== How to complete this task ==
Pick out every line below that contains the word "alguna" and copy each one.

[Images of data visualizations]
▬▬▬
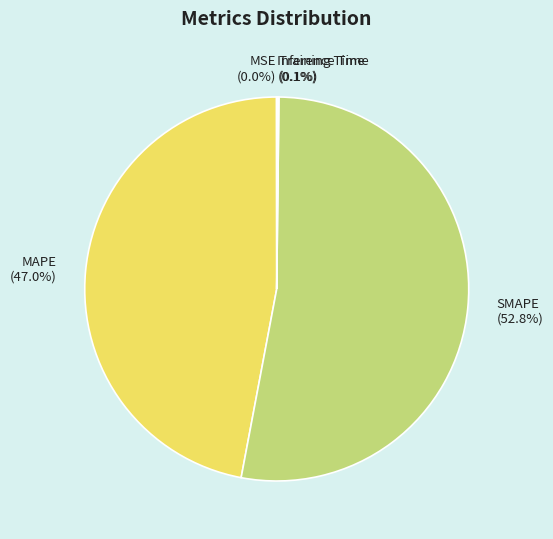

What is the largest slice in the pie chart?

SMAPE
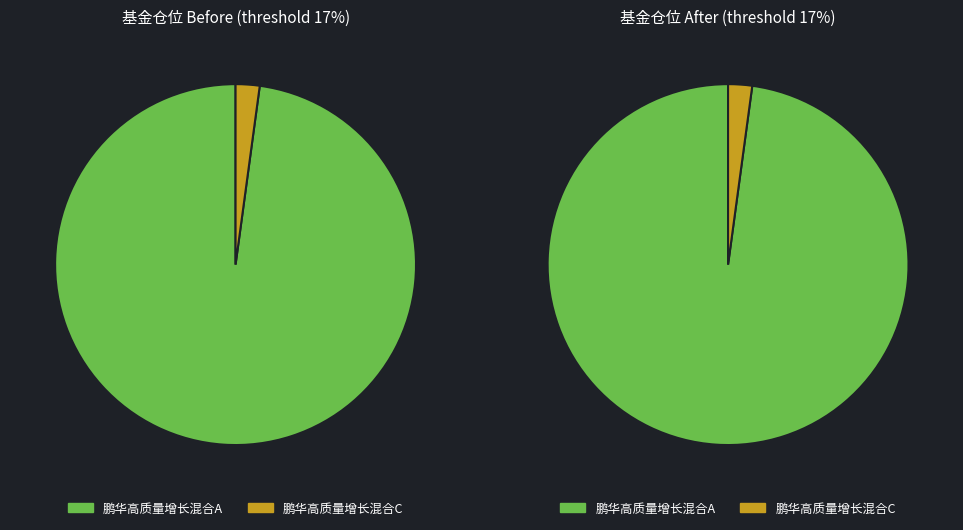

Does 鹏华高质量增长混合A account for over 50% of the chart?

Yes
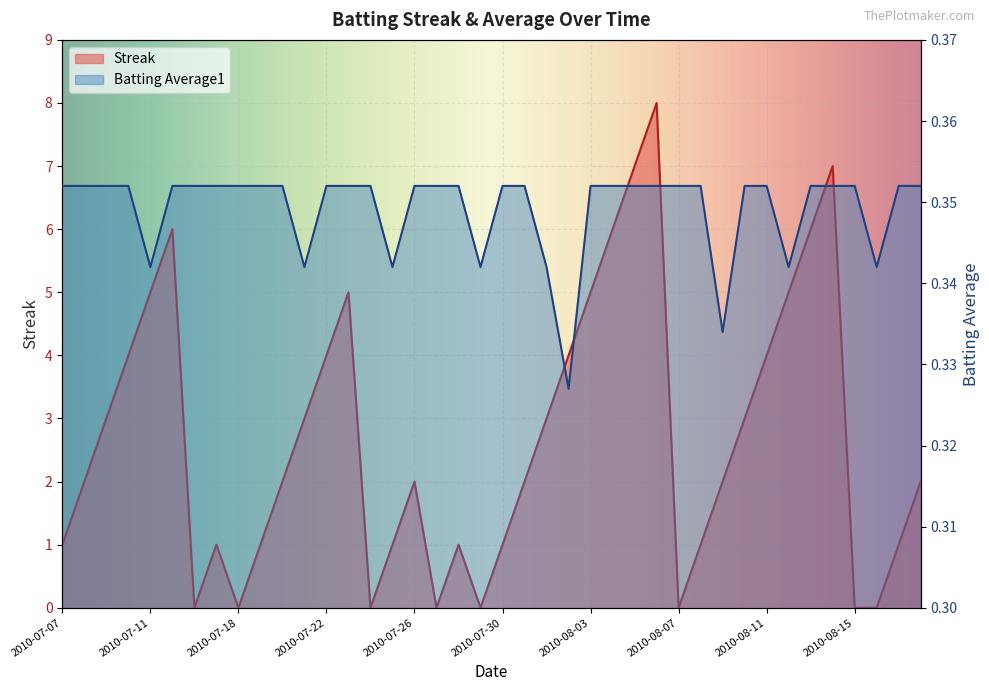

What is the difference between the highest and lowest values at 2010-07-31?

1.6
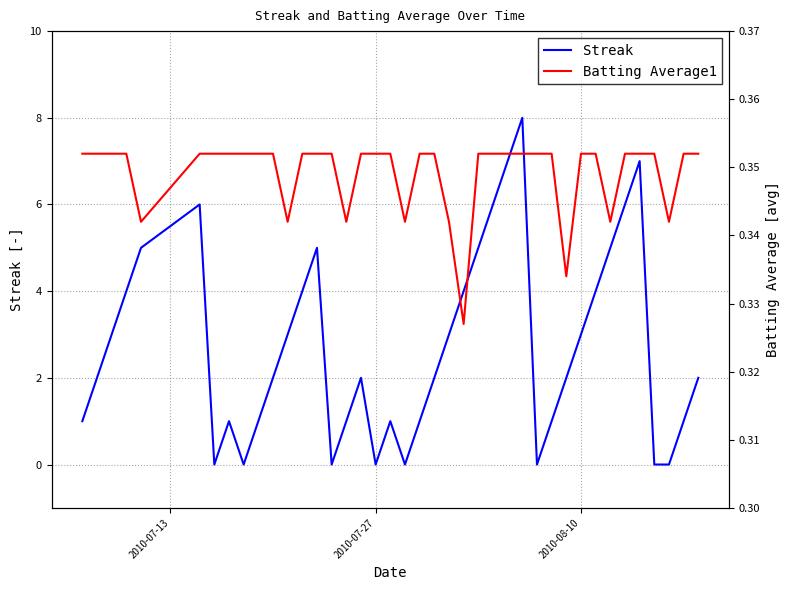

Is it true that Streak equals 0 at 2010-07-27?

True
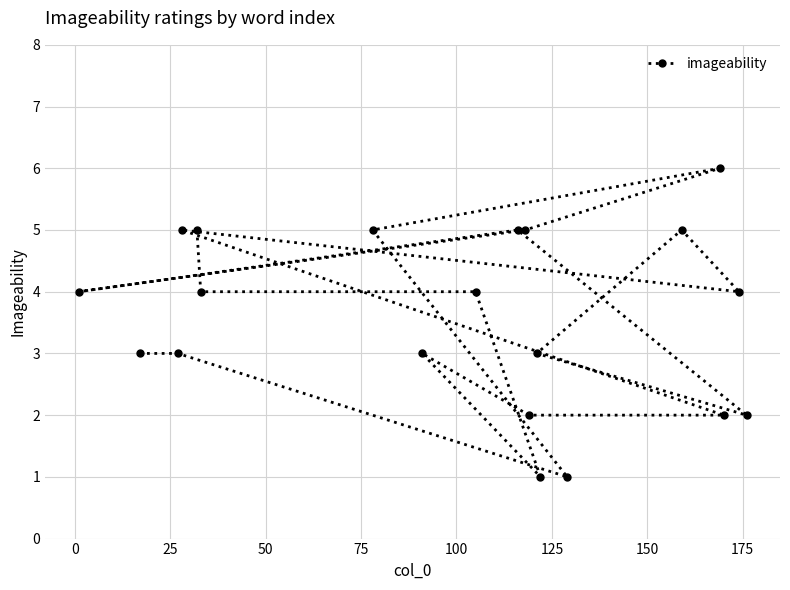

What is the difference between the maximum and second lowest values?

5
▬▬▬
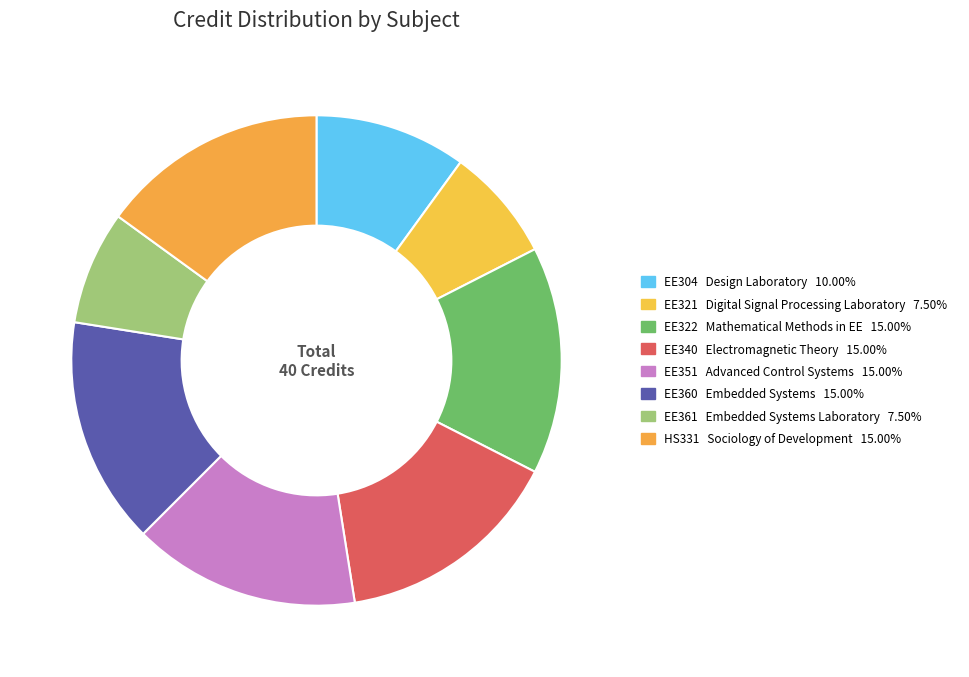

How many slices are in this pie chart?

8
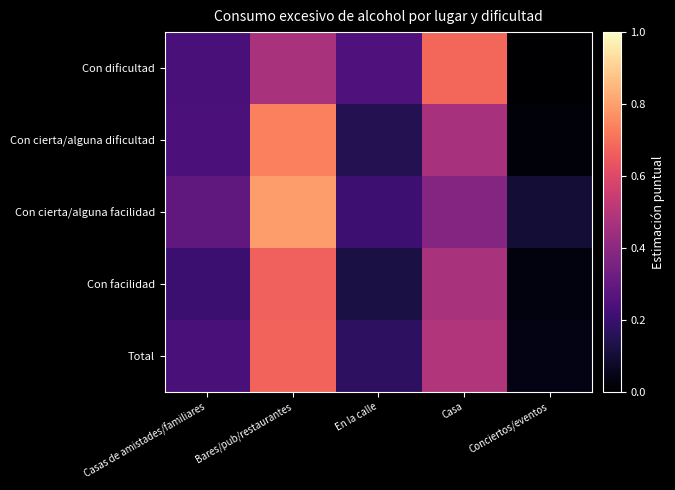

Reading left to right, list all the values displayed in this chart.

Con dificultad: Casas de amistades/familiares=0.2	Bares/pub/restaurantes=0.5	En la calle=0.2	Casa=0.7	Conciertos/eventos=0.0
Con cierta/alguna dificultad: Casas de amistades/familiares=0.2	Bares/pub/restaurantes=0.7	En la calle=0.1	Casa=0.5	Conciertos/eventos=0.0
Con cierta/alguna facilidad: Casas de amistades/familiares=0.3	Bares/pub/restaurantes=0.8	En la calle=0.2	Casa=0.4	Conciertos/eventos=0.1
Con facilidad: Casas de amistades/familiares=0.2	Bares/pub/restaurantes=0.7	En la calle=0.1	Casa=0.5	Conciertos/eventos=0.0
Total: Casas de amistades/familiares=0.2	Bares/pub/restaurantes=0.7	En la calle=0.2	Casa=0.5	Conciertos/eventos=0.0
▬▬▬
== Result below ==
Con cierta/alguna dificultad: Casas de amistades/familiares=0.2	Bares/pub/restaurantes=0.7	En la calle=0.1	Casa=0.5	Conciertos/eventos=0.0
Con cierta/alguna facilidad: Casas de amistades/familiares=0.3	Bares/pub/restaurantes=0.8	En la calle=0.2	Casa=0.4	Conciertos/eventos=0.1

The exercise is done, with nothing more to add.